**TASK GOAL:** Would you copy every line of the listing below that includes the word "system"?

**DATA FOR THIS EXERCISE:**
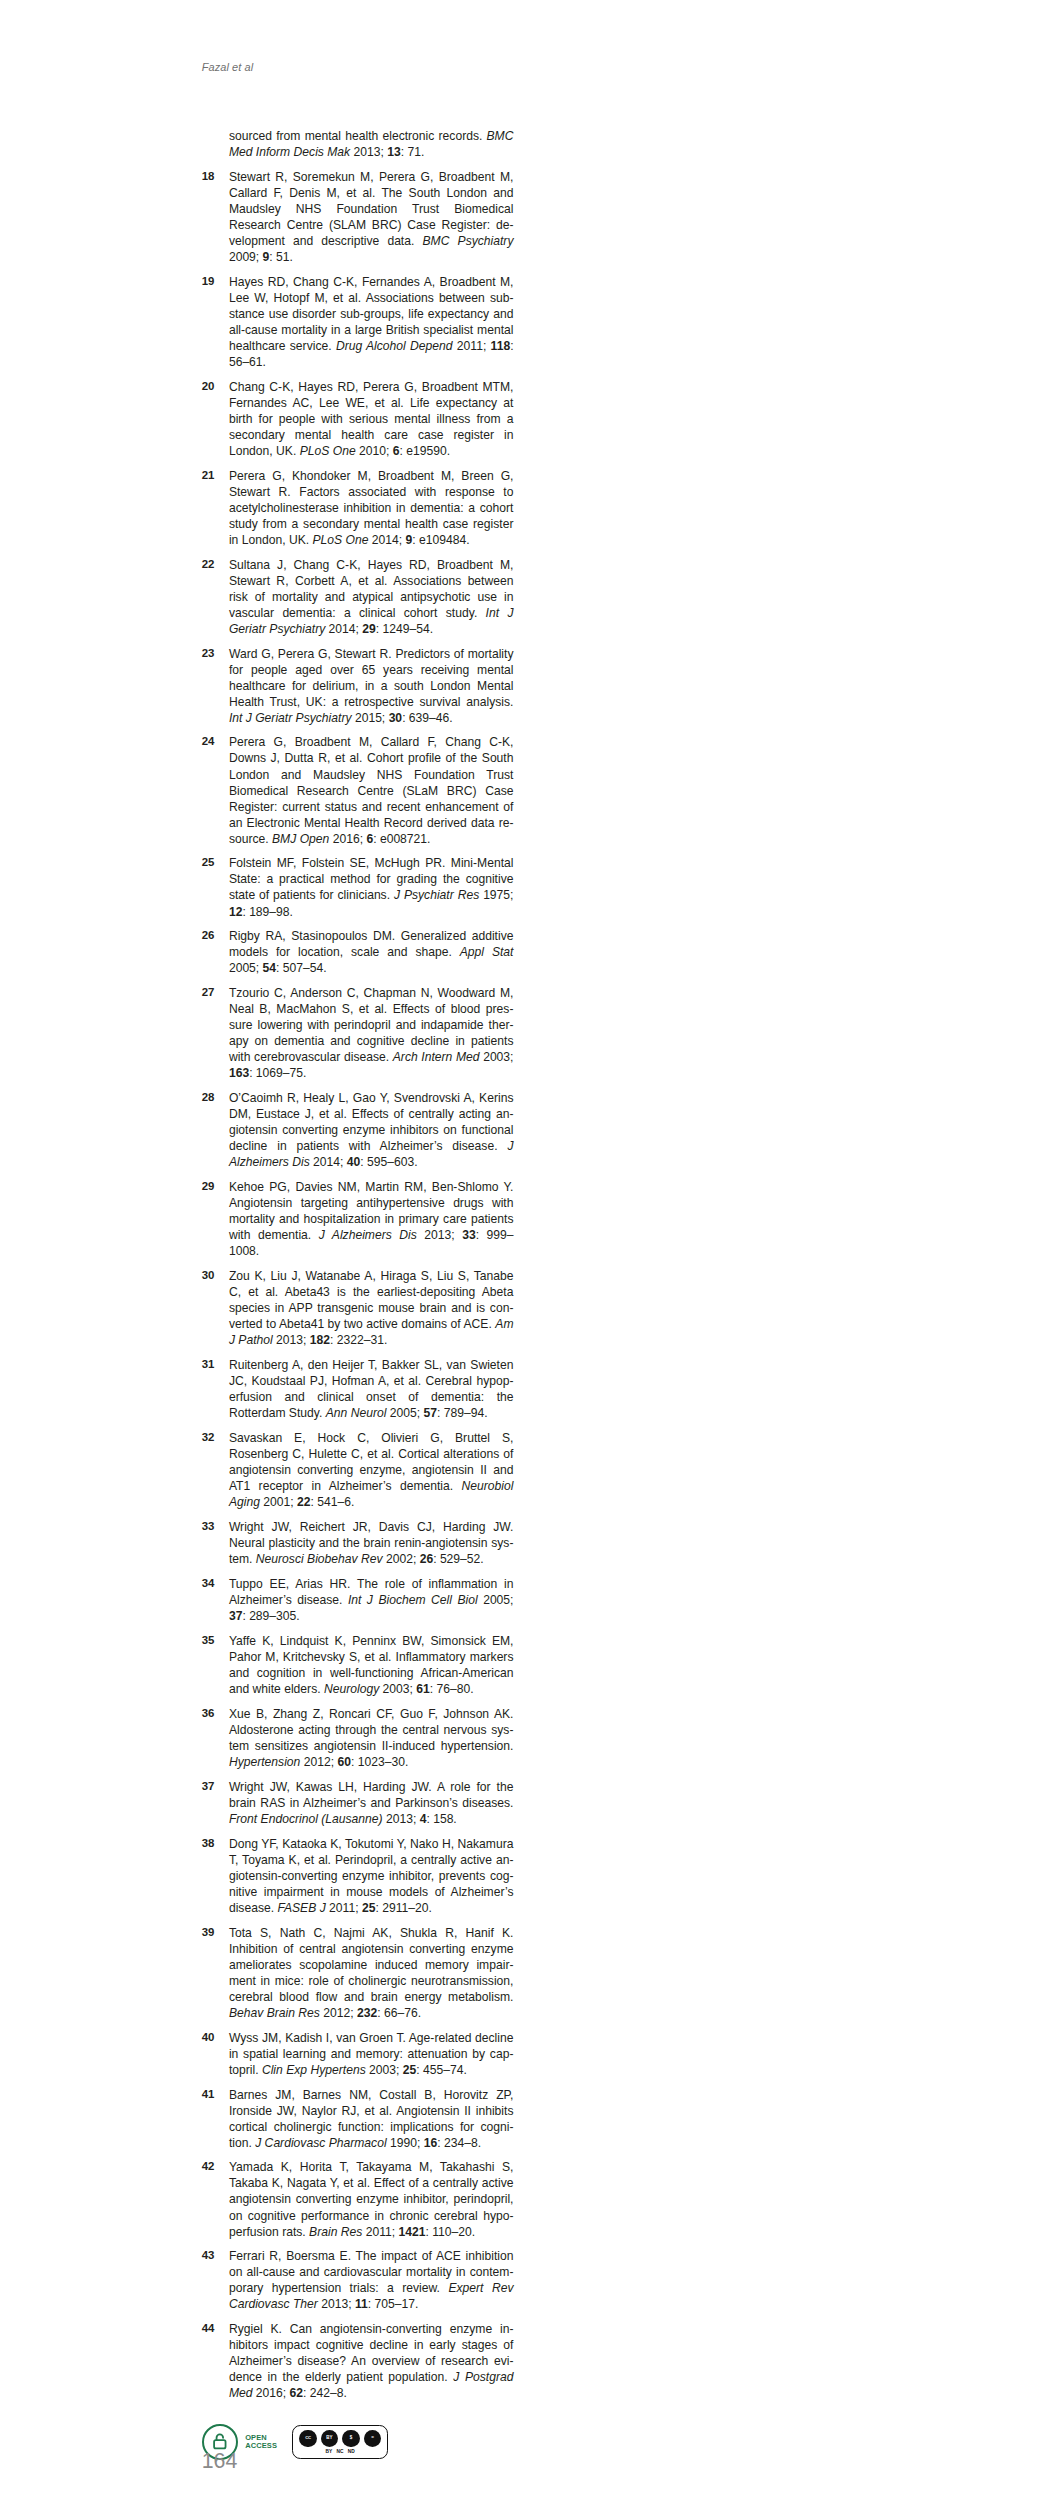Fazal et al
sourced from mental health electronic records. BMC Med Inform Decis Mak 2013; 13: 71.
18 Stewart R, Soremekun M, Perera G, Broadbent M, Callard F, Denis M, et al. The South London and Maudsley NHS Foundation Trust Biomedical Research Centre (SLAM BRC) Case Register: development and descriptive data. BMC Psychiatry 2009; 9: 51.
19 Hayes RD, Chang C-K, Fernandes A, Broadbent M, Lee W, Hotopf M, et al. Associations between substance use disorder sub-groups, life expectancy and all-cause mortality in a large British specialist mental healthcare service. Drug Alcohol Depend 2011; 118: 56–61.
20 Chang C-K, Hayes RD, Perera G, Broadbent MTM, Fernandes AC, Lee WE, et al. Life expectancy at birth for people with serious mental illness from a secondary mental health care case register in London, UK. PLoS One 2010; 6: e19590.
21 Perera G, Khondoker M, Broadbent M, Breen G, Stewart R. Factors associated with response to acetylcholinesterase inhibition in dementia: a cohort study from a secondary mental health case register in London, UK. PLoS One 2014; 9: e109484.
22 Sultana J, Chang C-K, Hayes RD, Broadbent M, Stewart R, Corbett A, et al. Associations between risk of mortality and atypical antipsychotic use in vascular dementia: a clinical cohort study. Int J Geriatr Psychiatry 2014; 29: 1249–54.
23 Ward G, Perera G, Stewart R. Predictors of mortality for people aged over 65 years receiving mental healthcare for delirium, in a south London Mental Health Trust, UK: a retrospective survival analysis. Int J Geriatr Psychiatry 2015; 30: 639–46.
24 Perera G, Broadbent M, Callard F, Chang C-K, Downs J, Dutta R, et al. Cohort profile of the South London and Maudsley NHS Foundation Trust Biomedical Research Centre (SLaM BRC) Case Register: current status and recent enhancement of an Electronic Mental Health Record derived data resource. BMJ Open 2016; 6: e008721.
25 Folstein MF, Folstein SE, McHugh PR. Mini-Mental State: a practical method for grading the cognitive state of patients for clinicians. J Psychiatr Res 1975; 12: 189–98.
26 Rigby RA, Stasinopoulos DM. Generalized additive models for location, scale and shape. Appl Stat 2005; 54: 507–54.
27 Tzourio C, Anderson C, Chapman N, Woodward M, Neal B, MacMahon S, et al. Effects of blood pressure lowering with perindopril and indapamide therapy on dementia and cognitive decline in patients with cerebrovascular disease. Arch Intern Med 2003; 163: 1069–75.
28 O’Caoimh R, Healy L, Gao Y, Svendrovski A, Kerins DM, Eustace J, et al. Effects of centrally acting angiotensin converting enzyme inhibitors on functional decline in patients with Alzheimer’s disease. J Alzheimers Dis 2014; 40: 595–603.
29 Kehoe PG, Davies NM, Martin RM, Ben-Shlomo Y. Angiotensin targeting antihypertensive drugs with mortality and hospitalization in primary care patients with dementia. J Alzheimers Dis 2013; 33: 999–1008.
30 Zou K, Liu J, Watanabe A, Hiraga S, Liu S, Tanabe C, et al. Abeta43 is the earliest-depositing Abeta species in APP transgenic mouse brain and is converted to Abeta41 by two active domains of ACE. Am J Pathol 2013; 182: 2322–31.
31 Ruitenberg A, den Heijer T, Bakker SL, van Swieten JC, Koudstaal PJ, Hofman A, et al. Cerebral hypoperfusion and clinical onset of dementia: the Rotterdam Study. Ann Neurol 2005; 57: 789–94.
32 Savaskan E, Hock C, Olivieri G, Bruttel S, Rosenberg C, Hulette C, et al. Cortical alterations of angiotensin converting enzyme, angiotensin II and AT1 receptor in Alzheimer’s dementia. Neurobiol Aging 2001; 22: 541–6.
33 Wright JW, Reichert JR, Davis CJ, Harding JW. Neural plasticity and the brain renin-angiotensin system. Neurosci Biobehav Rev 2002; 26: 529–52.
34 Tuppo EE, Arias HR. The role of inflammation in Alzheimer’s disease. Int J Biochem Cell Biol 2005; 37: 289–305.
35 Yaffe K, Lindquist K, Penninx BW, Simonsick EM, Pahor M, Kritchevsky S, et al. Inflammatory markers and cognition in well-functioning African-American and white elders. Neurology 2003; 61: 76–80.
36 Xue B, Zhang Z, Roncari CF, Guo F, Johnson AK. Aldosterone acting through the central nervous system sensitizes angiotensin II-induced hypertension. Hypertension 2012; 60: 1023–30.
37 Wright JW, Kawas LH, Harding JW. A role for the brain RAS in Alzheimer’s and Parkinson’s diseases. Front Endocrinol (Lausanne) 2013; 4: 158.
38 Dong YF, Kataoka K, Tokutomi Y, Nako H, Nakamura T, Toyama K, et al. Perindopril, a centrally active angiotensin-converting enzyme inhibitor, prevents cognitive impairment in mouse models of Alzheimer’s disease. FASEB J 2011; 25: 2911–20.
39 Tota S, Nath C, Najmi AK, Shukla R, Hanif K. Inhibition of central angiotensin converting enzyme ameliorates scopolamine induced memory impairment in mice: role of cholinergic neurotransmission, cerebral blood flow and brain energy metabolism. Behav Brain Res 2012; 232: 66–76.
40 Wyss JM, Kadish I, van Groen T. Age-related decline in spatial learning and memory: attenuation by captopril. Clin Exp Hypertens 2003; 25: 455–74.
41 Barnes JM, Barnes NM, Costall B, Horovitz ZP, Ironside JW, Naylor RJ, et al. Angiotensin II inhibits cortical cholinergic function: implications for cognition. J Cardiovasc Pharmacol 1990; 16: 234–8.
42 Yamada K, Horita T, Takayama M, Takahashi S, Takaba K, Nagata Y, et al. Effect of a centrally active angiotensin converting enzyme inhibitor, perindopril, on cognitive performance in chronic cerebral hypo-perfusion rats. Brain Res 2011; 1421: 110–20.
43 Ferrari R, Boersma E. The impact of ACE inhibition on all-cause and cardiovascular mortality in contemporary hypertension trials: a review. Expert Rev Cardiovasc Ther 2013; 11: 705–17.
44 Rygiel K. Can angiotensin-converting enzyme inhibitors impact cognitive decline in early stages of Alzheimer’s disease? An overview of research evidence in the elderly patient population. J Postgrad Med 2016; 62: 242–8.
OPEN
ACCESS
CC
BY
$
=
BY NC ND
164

**WRITTEN RESPONSE:**
33 Wright JW, Reichert JR, Davis CJ, Harding JW. Neural plasticity and the brain renin-angiotensin system. Neurosci Biobehav Rev 2002; 26: 529–52.
36 Xue B, Zhang Z, Roncari CF, Guo F, Johnson AK. Aldosterone acting through the central nervous system sensitizes angiotensin II-induced hypertension. Hypertension 2012; 60: 1023–30.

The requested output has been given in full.